Why the best career tool isn't a generator
Run your resume through ChatGPT and you'll get back something technically better — and it won't sound like you at all. Why mirrors beat generators for senior career transitions.
Run your resume through ChatGPT and you'll get back something that's technically better. Stronger verbs. Tighter structure. Keywords matched to the job description. And it won't sound like you at all.
I've had this conversation maybe 50 times now, with PMs, directors, career pivoters, people with 10-20 years of experience who should be getting calls but aren't. They've all tried the AI rewrite. The output is correct, polished, and completely generic. It could belong to anyone with the same title and the same years of experience.
The thing that actually makes them interesting got smoothed out.
The seeing problem
Most people in career transition think they have a writing problem. They don't. They have a seeing problem.
A senior IT leader I talked to, 22 years of experience, described what he does as "enterprise IT management with a focus on modernization." Accurate. Completely invisible to anyone scanning 200 profiles. But when I reflected back what I was actually hearing, that he was the person organizations called when they needed to take a legacy system and make it work with AI without breaking everything, he stopped and said "this is real information. This isn't synthetic."
The information was always his. He just hadn't heard it said back to him in a way that clicked.
A clinician pivoting into health tech told me she didn't even know the term "health tech" when she started exploring. She knew she wanted something different but couldn't find the vocabulary for it. Her skills translated perfectly, she just didn't have the words yet. No generator was going to give them to her because generators don't discover vocabulary. They optimize existing vocabulary.
This pattern is remarkably consistent. People come in thinking they need better language. What they actually need is to hear their own experience described back to them in a way that makes something click.
Mirrors vs. generators
A generator takes your input and makes it "better." A mirror takes your input and shows you what it actually communicates.
The difference matters because the bottleneck for most experienced professionals isn't writing ability. It's self-awareness. Not in the therapy sense. In the practical sense of: what does a stranger see when they read what you wrote about yourself?
A generator says "here's a better version of you." A mirror says "here's what a hiring manager sees when they read this."
One makes you dependent on the tool.
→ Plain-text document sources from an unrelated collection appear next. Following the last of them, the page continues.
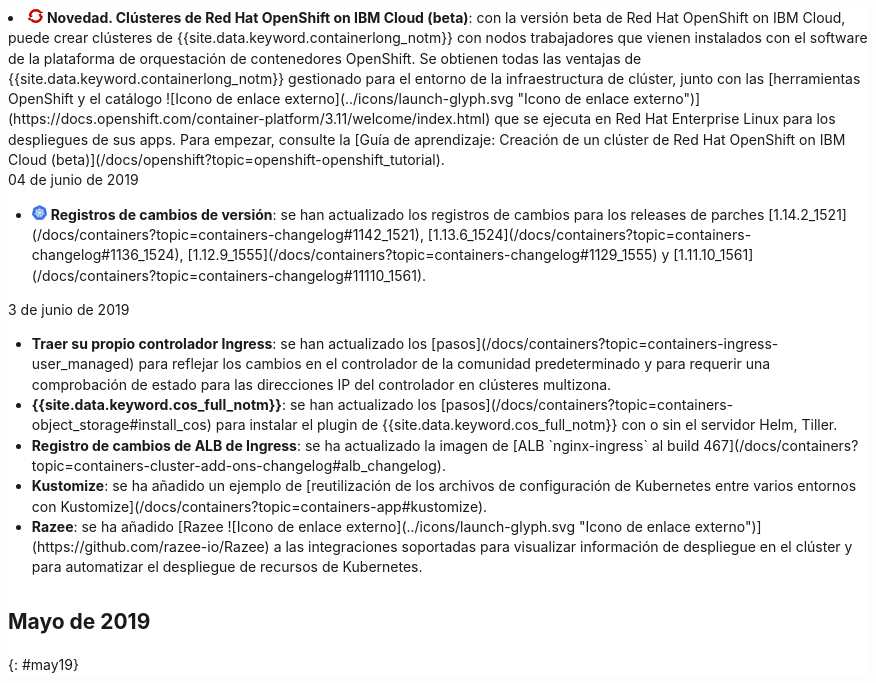   <li><img src="images/logo_openshift.svg" alt="icono OpenShift" width="15" style="width:15px; border-style: none"/> <strong>Novedad. Clústeres de Red Hat OpenShift on IBM Cloud (beta)</strong>: con la versión beta de Red Hat OpenShift on IBM Cloud, puede crear clústeres de {{site.data.keyword.containerlong_notm}} con nodos trabajadores que vienen instalados con el software de la plataforma de orquestación de contenedores OpenShift. Se obtienen todas las ventajas de {{site.data.keyword.containerlong_notm}} gestionado para el entorno de la infraestructura de clúster, junto con las [herramientas OpenShift y el catálogo ![Icono de enlace externo](../icons/launch-glyph.svg "Icono de enlace externo")](https://docs.openshift.com/container-platform/3.11/welcome/index.html) que se ejecuta en Red Hat Enterprise Linux para los despliegues de sus apps. Para empezar, consulte la [Guía de aprendizaje: Creación de un clúster de Red Hat OpenShift on IBM Cloud (beta)](/docs/openshift?topic=openshift-openshift_tutorial).</li>
  </ul></td>
</tr>
<tr>
  <td>04 de junio de 2019</td>
  <td><ul>
  <li><img src="images/logo_kubernetes.svg" alt="icono Kubernetes" width="15" style="width:15px; border-style: none"/> <strong>Registros de cambios de versión</strong>: se han actualizado los registros de cambios para los releases de parches [1.14.2_1521](/docs/containers?topic=containers-changelog#1142_1521), [1.13.6_1524](/docs/containers?topic=containers-changelog#1136_1524), [1.12.9_1555](/docs/containers?topic=containers-changelog#1129_1555) y [1.11.10_1561](/docs/containers?topic=containers-changelog#11110_1561).</li></ul>
  </td>
</tr>
<tr>
  <td>3 de junio de 2019</td>
  <td><ul>
  <li><strong>Traer su propio controlador Ingress</strong>: se han actualizado los [pasos](/docs/containers?topic=containers-ingress-user_managed) para reflejar los cambios en el controlador de la comunidad predeterminado y para requerir una comprobación de estado para las direcciones IP del controlador en clústeres multizona.</li>
  <li><strong>{{site.data.keyword.cos_full_notm}}</strong>: se han actualizado los [pasos](/docs/containers?topic=containers-object_storage#install_cos) para instalar el plugin de {{site.data.keyword.cos_full_notm}} con o sin el servidor Helm, Tiller.</li>
  <li><strong>Registro de cambios de ALB de Ingress</strong>: se ha actualizado la imagen de [ALB `nginx-ingress` al build 467](/docs/containers?topic=containers-cluster-add-ons-changelog#alb_changelog).</li>
  <li><strong>Kustomize</strong>: se ha añadido un ejemplo de [reutilización de los archivos de configuración de Kubernetes entre varios entornos con Kustomize](/docs/containers?topic=containers-app#kustomize).</li>
  <li><strong>Razee</strong>: se ha añadido [Razee ![Icono de enlace externo](../icons/launch-glyph.svg "Icono de enlace externo")](https://github.com/razee-io/Razee) a las integraciones soportadas para visualizar información de despliegue en el clúster y para automatizar el despliegue de recursos de Kubernetes. </li></ul>
  </td>
</tr>
</tbody></table>


## Mayo de 2019
{: #may19}
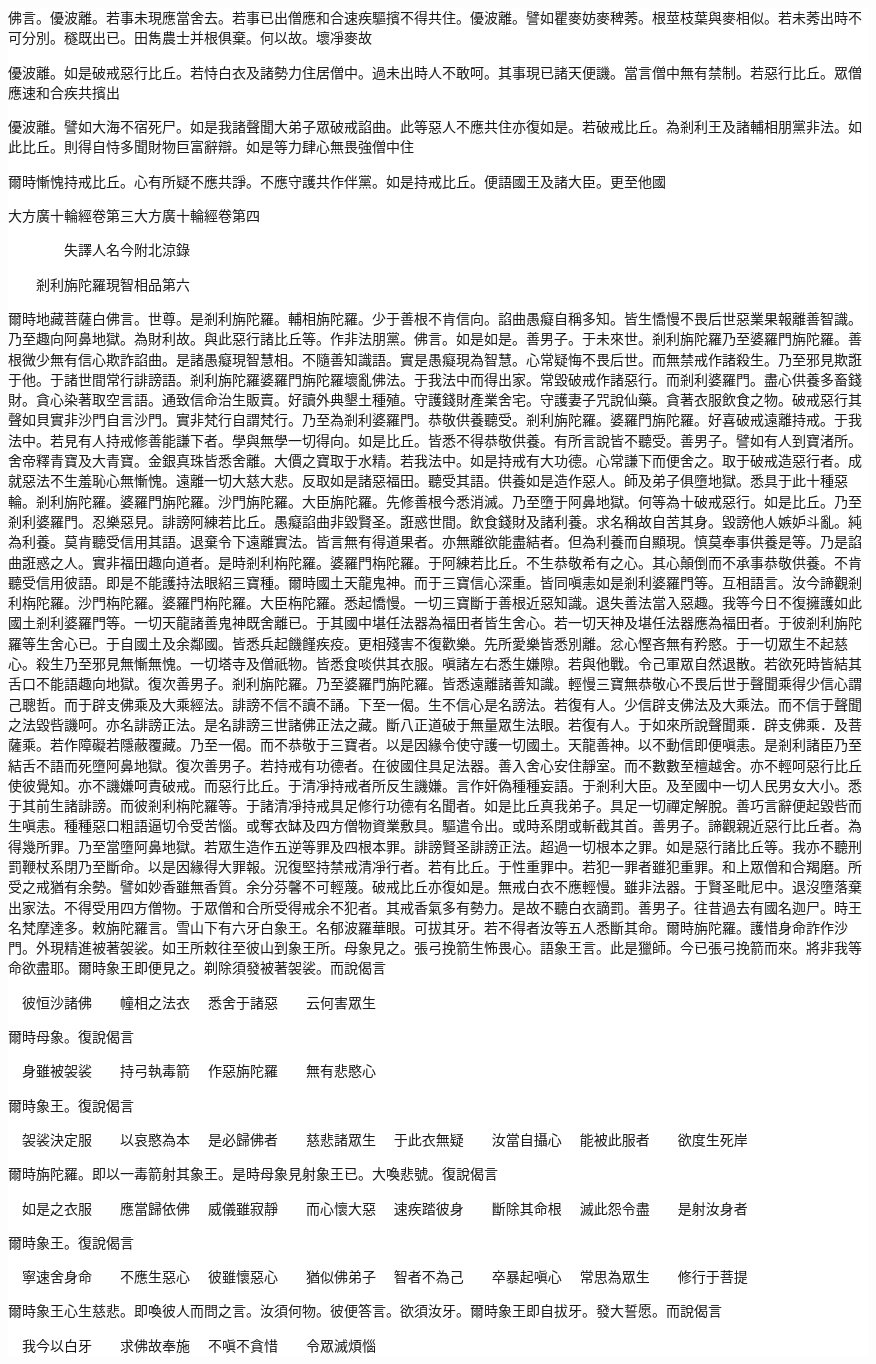 佛言。優波離。若事未現應當舍去。若事已出僧應和合速疾驅擯不得共住。優波離。譬如瞿麥妨麥稗莠。根莖枝葉與麥相似。若未莠出時不可分別。穟既出已。田雋農士并根俱棄。何以故。壞凈麥故

優波離。如是破戒惡行比丘。若恃白衣及諸勢力住居僧中。過未出時人不敢呵。其事現已諸天便譏。當言僧中無有禁制。若惡行比丘。眾僧應速和合疾共擯出

優波離。譬如大海不宿死尸。如是我諸聲聞大弟子眾破戒諂曲。此等惡人不應共住亦復如是。若破戒比丘。為剎利王及諸輔相朋黨非法。如此比丘。則得自恃多聞財物巨富辭辯。如是等力肆心無畏強僧中住

爾時慚愧持戒比丘。心有所疑不應共諍。不應守護共作伴黨。如是持戒比丘。便語國王及諸大臣。更至他國

大方廣十輪經卷第三大方廣十輪經卷第四

　　　　失譯人名今附北涼錄


　　剎利旃陀羅現智相品第六

爾時地藏菩薩白佛言。世尊。是剎利旃陀羅。輔相旃陀羅。少于善根不肯信向。諂曲愚癡自稱多知。皆生憍慢不畏后世惡業果報離善智識。乃至趣向阿鼻地獄。為財利故。與此惡行諸比丘等。作非法朋黨。佛言。如是如是。善男子。于未來世。剎利旃陀羅乃至婆羅門旃陀羅。善根微少無有信心欺詐諂曲。是諸愚癡現智慧相。不隨善知識語。實是愚癡現為智慧。心常疑悔不畏后世。而無禁戒作諸殺生。乃至邪見欺誑于他。于諸世間常行誹謗語。剎利旃陀羅婆羅門旃陀羅壞亂佛法。于我法中而得出家。常毀破戒作諸惡行。而剎利婆羅門。盡心供養多畜錢財。貪心染著取空言語。通致信命治生販賣。好讀外典墾土種殖。守護錢財產業舍宅。守護妻子咒說仙藥。貪著衣服飲食之物。破戒惡行其聲如貝實非沙門自言沙門。實非梵行自謂梵行。乃至為剎利婆羅門。恭敬供養聽受。剎利旃陀羅。婆羅門旃陀羅。好喜破戒遠離持戒。于我法中。若見有人持戒修善能謙下者。學與無學一切得向。如是比丘。皆悉不得恭敬供養。有所言說皆不聽受。善男子。譬如有人到寶渚所。舍帝釋青寶及大青寶。金銀真珠皆悉舍離。大價之寶取于水精。若我法中。如是持戒有大功德。心常謙下而便舍之。取于破戒造惡行者。成就惡法不生羞恥心無慚愧。遠離一切大慈大悲。反取如是諸惡福田。聽受其語。供養如是造作惡人。師及弟子俱墮地獄。悉具于此十種惡輪。剎利旃陀羅。婆羅門旃陀羅。沙門旃陀羅。大臣旃陀羅。先修善根今悉消滅。乃至墮于阿鼻地獄。何等為十破戒惡行。如是比丘。乃至剎利婆羅門。忍樂惡見。誹謗阿練若比丘。愚癡諂曲非毀賢圣。誑惑世間。飲食錢財及諸利養。求名稱故自苦其身。毀謗他人嫉妒斗亂。純為利養。莫肯聽受信用其語。退棄令下遠離實法。皆言無有得道果者。亦無離欲能盡結者。但為利養而自顯現。慎莫奉事供養是等。乃是諂曲誑惑之人。實非福田趣向道者。是時剎利栴陀羅。婆羅門栴陀羅。于阿練若比丘。不生恭敬希有之心。其心顛倒而不承事恭敬供養。不肯聽受信用彼語。即是不能護持法眼紹三寶種。爾時國土天龍鬼神。而于三寶信心深重。皆同嗔恚如是剎利婆羅門等。互相語言。汝今諦觀剎利栴陀羅。沙門栴陀羅。婆羅門栴陀羅。大臣栴陀羅。悉起憍慢。一切三寶斷于善根近惡知識。退失善法當入惡趣。我等今日不復擁護如此國土剎利婆羅門等。一切天龍諸善鬼神既舍離已。于其國中堪任法器為福田者皆生舍心。若一切天神及堪任法器應為福田者。于彼剎利旃陀羅等生舍心已。于自國土及余鄰國。皆悉兵起饑饉疾疫。更相殘害不復歡樂。先所愛樂皆悉別離。忿心慳吝無有矜愍。于一切眾生不起慈心。殺生乃至邪見無慚無愧。一切塔寺及僧祇物。皆悉食啖供其衣服。嗔諸左右悉生嫌隙。若與他戰。令己軍眾自然退散。若欲死時皆結其舌口不能語趣向地獄。復次善男子。剎利旃陀羅。乃至婆羅門旃陀羅。皆悉遠離諸善知識。輕慢三寶無恭敬心不畏后世于聲聞乘得少信心謂己聰哲。而于辟支佛乘及大乘經法。誹謗不信不讀不誦。下至一偈。生不信心是名謗法。若復有人。少信辟支佛法及大乘法。而不信于聲聞之法毀呰譏呵。亦名誹謗正法。是名誹謗三世諸佛正法之藏。斷八正道破于無量眾生法眼。若復有人。于如來所說聲聞乘．辟支佛乘．及菩薩乘。若作障礙若隱蔽覆藏。乃至一偈。而不恭敬于三寶者。以是因緣令使守護一切國土。天龍善神。以不動信即便嗔恚。是剎利諸臣乃至結舌不語而死墮阿鼻地獄。復次善男子。若持戒有功德者。在彼國住具足法器。善入舍心安住靜室。而不數數至檀越舍。亦不輕呵惡行比丘使彼覺知。亦不譏嫌呵責破戒。而惡行比丘。于清凈持戒者所反生譏嫌。言作奸偽種種妄語。于剎利大臣。及至國中一切人民男女大小。悉于其前生諸誹謗。而彼剎利栴陀羅等。于諸清凈持戒具足修行功德有名聞者。如是比丘真我弟子。具足一切禪定解脫。善巧言辭便起毀呰而生嗔恚。種種惡口粗語逼切令受苦惱。或奪衣缽及四方僧物資業敷具。驅遣令出。或時系閉或斬截其首。善男子。諦觀親近惡行比丘者。為得幾所罪。乃至當墮阿鼻地獄。若眾生造作五逆等罪及四根本罪。誹謗賢圣誹謗正法。超過一切根本之罪。如是惡行諸比丘等。我亦不聽刑罰鞭杖系閉乃至斷命。以是因緣得大罪報。況復堅持禁戒清凈行者。若有比丘。于性重罪中。若犯一罪者雖犯重罪。和上眾僧和合羯磨。所受之戒猶有余勢。譬如妙香雖無香質。余分芬馨不可輕蔑。破戒比丘亦復如是。無戒白衣不應輕慢。雖非法器。于賢圣毗尼中。退沒墮落棄出家法。不得受用四方僧物。于眾僧和合所受得戒余不犯者。其戒香氣多有勢力。是故不聽白衣謫罰。善男子。往昔過去有國名迦尸。時王名梵摩達多。敕旃陀羅言。雪山下有六牙白象王。名郁波羅華眼。可拔其牙。若不得者汝等五人悉斷其命。爾時旃陀羅。護惜身命詐作沙門。外現精進被著袈裟。如王所敕往至彼山到象王所。母象見之。張弓挽箭生怖畏心。語象王言。此是獵師。今已張弓挽箭而來。將非我等命欲盡耶。爾時象王即便見之。剃除須發被著袈裟。而說偈言

　彼恒沙諸佛　　幢相之法衣
　悉舍于諸惡　　云何害眾生　

爾時母象。復說偈言

　身雖被袈裟　　持弓執毒箭
　作惡旃陀羅　　無有悲愍心　

爾時象王。復說偈言

　袈裟決定服　　以哀愍為本
　是必歸佛者　　慈悲諸眾生
　于此衣無疑　　汝當自攝心
　能被此服者　　欲度生死岸　

爾時旃陀羅。即以一毒箭射其象王。是時母象見射象王已。大喚悲號。復說偈言

　如是之衣服　　應當歸依佛
　威儀雖寂靜　　而心懷大惡
　速疾踏彼身　　斷除其命根
　滅此怨令盡　　是射汝身者　

爾時象王。復說偈言

　寧速舍身命　　不應生惡心
　彼雖懷惡心　　猶似佛弟子
　智者不為己　　卒暴起嗔心
　常思為眾生　　修行于菩提　

爾時象王心生慈悲。即喚彼人而問之言。汝須何物。彼便答言。欲須汝牙。爾時象王即自拔牙。發大誓愿。而說偈言

　我今以白牙　　求佛故奉施
　不嗔不貪惜　　令眾滅煩惱　


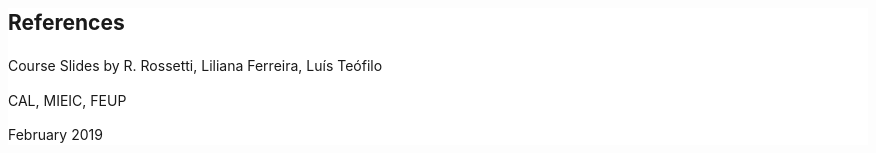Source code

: ## References

Course Slides by R. Rossetti, Liliana Ferreira, Luís Teófilo

CAL, MIEIC, FEUP

February 2019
The other makes you think differently about yourself. And the people who think differently about themselves end up writing better materials on their own than any AI ever generated for them.
Why this is backwards from how most career tools work
Most tools in the career space follow the same flow: input your resume, input a job description, get optimized output. The assumption is that the problem is the output. Better bullets, better keywords, better formatting.
But the people I talk to don't struggle because their bullets are weak. They struggle because they can't articulate what makes them different from the other 250 people who applied. And they can't articulate it because they've never had it reflected back to them clearly.
A career coach charges $300 an hour partly because they're good at asking the questions that surface the stuff you can't see about yourself. I wrote a few weeks ago about the cartwheel problem: you can't watch yourself do a cartwheel, so you assume it's not that impressive. Your career has the same blind spot.
The expensive part of coaching isn't the advice. It's the mirror.
What you can do with this right now
You don't need to buy anything to apply this. The simplest version: ask three people who've worked closely with you one question. "If you had to describe what I'm best at to someone who's never met me, what would you say?"
Not your title. Not your responsibilities. What you're best at.
The overlap in their answers is almost never what's on your resume. And it's almost always the thing that would make a hiring manager pay attention.
If you want to go further, try recording yourself talking about a project you're proud of for five minutes. Don't script it, just talk. Then listen back and write down the phrases that surprised you, the things you said naturally that you'd never put on a resume.
That's the mirror. It's not about better writing. It's about seeing what's already there.